ASSIGNMENT 1:
In the article about the moose hunt at Scopan Lake, what year did Bill Lothrop buy the log cabin?
ASSIGNMENT 2:
Continue the article about the moose hunt at Scopan Lake, starting right after its final sentence.

··· DOCUMENT TEXT ···

SCOPAN LAKE, Maine — Ben Lothrop of Presque Isle began laughing uncontrollably when he heard the news on the radio.
He called his sister, Carrie Reed, who answered only to hear him in hysterics. She started laughing too, even though she didn’t know what was so funny.
It was when Lothrop told Reed that she had been selected for a moose permit that she finally got the joke, as the radio station had been listing off the names of recipients.
Going on a moose hunt has been on Reed’s bucket list, even though she has never hunted. At her brother’s suggestion, she applied for a permit this year in the hope that maybe, someday, she would get the opportunity.
And while some hunters wait decades to draw a permit, she cashed in immediately.
“I guess I just always thought it would be cool to do, but I never anticipated getting one the first time,” said the Presque Isle resident, who had designated her younger brother as her sub-permittee.
Ashland natives Lothrop and Reed celebrated the occasion on Sunday by inviting several family members and friends to Lothrop’s camp on Scopan Lake. The gathering included Lothrop’s wife, Julie, her parents Bob and Pauline Besaw, and friends Ron and Christine Grover and Kevin Hamel.
Lothrop and his wife were married there only three weeks earlier.
The log cabin has for many years been the base camp for Lothrop’s hunting efforts. He is carrying on the tradition of his and Reed’s father, the late Bill Lothrop, who bought it in 1974.
“The fact that we’re staying this week at the camp our dad bought is kind of cool,” Ben Lothrop said.
The walls are adorned with mounted deer heads and antlers, a black bear head and three moose. Hamel’s big bull from a few years ago looks out over the room from above the front door.
To preserve the records of hunting successes past, some of which were written on the walls, Lothrop created a scoreboard where they can all be viewed in one spot. And in 1990, he started a camp log, in which he makes an entry every night with the highlights of the day.
In the hope of adding an exciting new chapter, Reed, Lothrop and Hamel pulled out of the cabin shortly before 5 a.m. on Monday on their way into the woods. Their destination was a spot Lothrop had scouted where a trail camera had, on the previous two days, captured images of a large bull and a small one, respectively.
Reed, 62, is a longtime elementary school teacher who teaches Title 1 reading in the morning and is the librarian in the afternoon at Limestone Community School. Her 52-year-old brother is the principal there.
Reed enjoys hiking and has even canoed the Allagash Wilderness Waterway but her only previous hunting experience came when she was in fourth grade.
On a Friday, Bill Lothrop had his daughter dismissed from school and the two headed to Garfield Plantation for a deer hunt. Reed had been practicing being quiet in the woods and they walked a long way before sitting on a log.
Later, they heard something approaching and Bill Lothrop held up his hand, indicating that Reed should remain silent.
“The buck stepped out and then when I saw dad raise his rifle, I lost it,” Reed said. “I said, ‘it might be Bambi’s mother, don’t shoot!’”
The deer bolted, but Bill Lothrop accepted the result without a fuss. All he said was, “It wasn’t Bambi’s mother.”
Yet he clearly didn’t forget the experience.
“I never went hunting with him again,” Reed said.
All these years later, the moose hunt is giving Reed another chance to get into the woods, albeit hopefully with a different result. And it’s fair to say Ben Lothrop likely won’t be quite so understanding should any such outburst occur this time around.

··· DATASET EXTRACT ···

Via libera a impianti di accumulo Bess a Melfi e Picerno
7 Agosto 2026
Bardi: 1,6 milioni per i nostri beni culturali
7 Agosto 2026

···

ANSWER SPACE 1:
1974

ANSWER SPACE 2:
Both siblings clearly expected some challenges as the successful longtime hunter and his non-hunting sister teamed up to pursue the state’s largest game animal.
If there was any doubt, one need only read the slogan emblazoned on the shirts they had made up specially for the occasion. It reads: “Sister/Brother Moose Hunt 2022. We’re hoping to kill a moose, not each other.”
Despite the sibling rivalry fueled in part by their 10-year age difference, there were no signs of a power struggle as the group made its way on Monday and Tuesday to some targeted moose stakeout locations and other promising areas.
Lothrop has scouted extensively and knows moose hunting in the area, so he had a game plan. He nonetheless often solicited input from Reed and Hamel.
All had jobs to do. Lothrop organized the setup of the blinds and how they would position themselves when calling and watching at the different locations.
Reed was eager to learn and asked questions about their tactics. She even helped lug gear as they negotiated uneven terrain, brush, blowdowns and wet areas.
Hamel, an avid hunter and outdoorsman, was in charge of calling. He used his big woods savvy by firing off an assortment of moose sounds using an electronic call, a cell phone app and some mouth vocalizations.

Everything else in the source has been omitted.